This question says that Gross profit margin decreases because the adjustment is made from LIFO to FIFO for cost of goods sold. But in the footnotes, it says “assume that inventory has been to a FIFO basis, where appropriate”. Why would it be appropriate to change cost of goods sold to FIFO? why not leave it in LIFO? I dont understand this adjustment at all. Can anyone explain this? In general, is it ok to adjust inventory to FIFO and Cost of goods sold to LIFO in the same financial statements, or does it have to be the same, and one will be under/overstating something. Thanks for the help Thanks.

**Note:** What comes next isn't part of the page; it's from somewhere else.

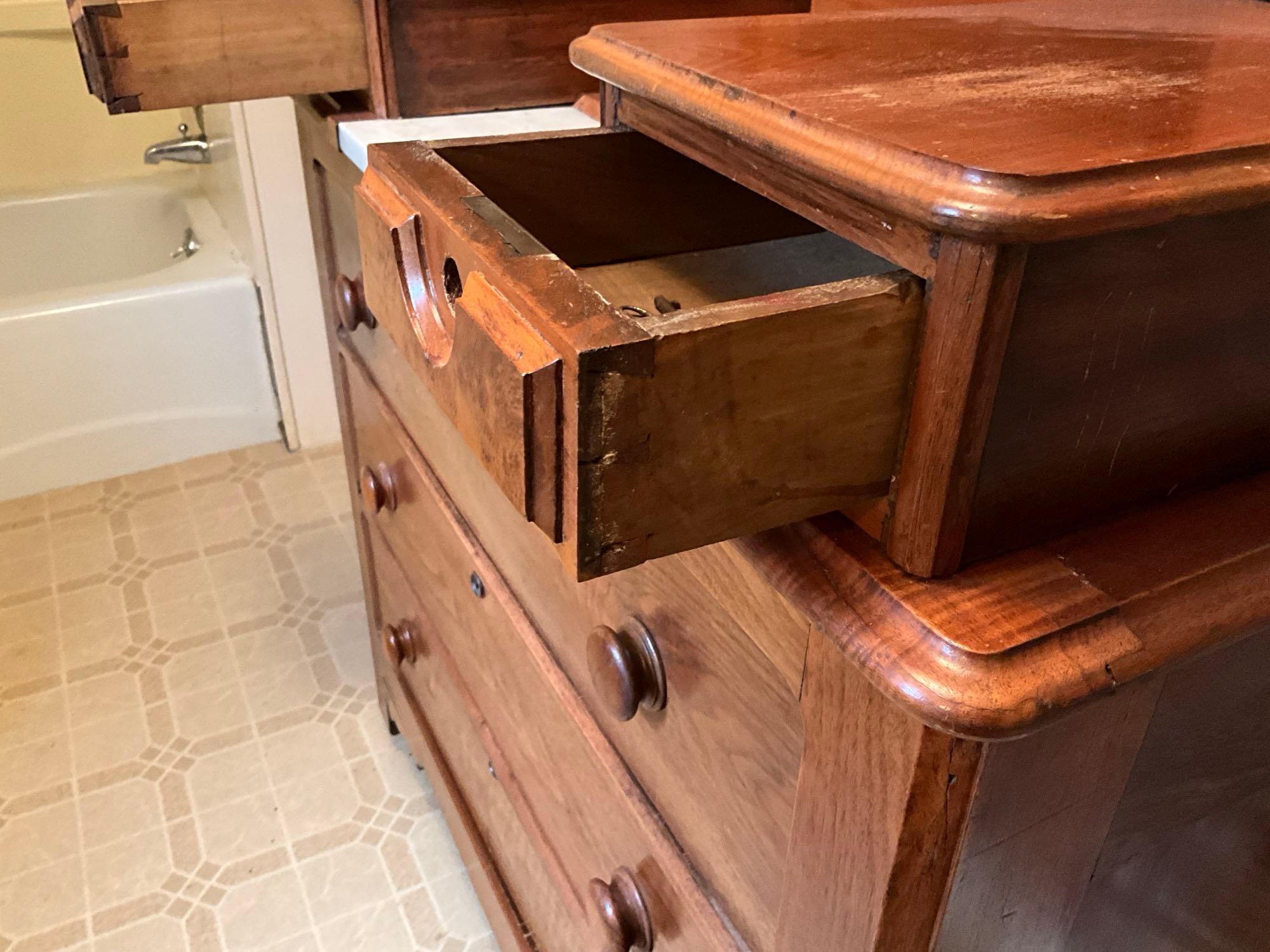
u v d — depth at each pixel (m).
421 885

If I remember right, FIFO COGS is more conservative. LIFO COGS on the Income statement and FIFO Ending Inventory on the Balance sheet is a measure of more current costs. FIFO COGS would be the more conservative figure (with either rising or falling prices). This is why it is preferred. CP
If costs were rising, wouldnt FIFO make COGS lower? That would not be conservative. You would be overstating earnings.

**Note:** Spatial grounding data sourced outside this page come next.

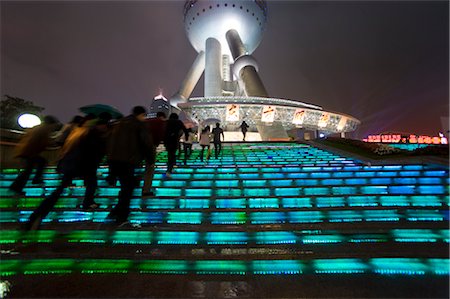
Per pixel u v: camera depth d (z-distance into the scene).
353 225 3.76
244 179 6.42
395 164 7.39
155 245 3.39
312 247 3.27
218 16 59.78
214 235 3.60
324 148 12.24
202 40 63.00
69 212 4.38
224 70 60.12
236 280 2.57
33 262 2.89
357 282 2.51
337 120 45.97
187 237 3.59
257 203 4.86
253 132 47.53
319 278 2.59
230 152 13.41
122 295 2.33
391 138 36.19
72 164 3.91
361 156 8.85
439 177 5.90
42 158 5.98
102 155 4.49
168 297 2.30
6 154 7.80
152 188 5.62
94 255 2.99
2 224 4.01
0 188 5.95
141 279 2.60
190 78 57.56
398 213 4.26
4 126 8.54
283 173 6.95
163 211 4.31
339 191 5.47
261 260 2.91
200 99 42.34
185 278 2.62
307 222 4.07
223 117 41.84
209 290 2.40
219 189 5.56
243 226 3.78
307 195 5.21
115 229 3.69
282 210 4.32
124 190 3.99
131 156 3.97
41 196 5.13
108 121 4.66
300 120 41.81
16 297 2.30
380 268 2.77
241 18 60.38
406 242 3.41
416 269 2.73
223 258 2.95
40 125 5.45
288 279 2.58
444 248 3.15
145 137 4.09
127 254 3.02
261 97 40.59
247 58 44.62
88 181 4.52
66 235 3.60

agreed, gusto. if prices are rising, lifo cogs would be more conservative. i can’t find why we would adjust it this way either since the the question does not say it is a deflationary environment… was this question just worded poorly? anyone have feedback or is this an error?
I am sorry. Said the wrong thing above. Need to go back and check the books… Will post after that. Sorry again. CP
gusto, I believe the text is asking to change Inventory to a FIFO basis - Inventory is on the Balance Sheet and FIFO on the Balance sheet is more representative of current costs. I think you are confusing FIFO on Balance sheet for Inventory with COGS on the Incomet statement (which must be LIFO COGS – for more current costs).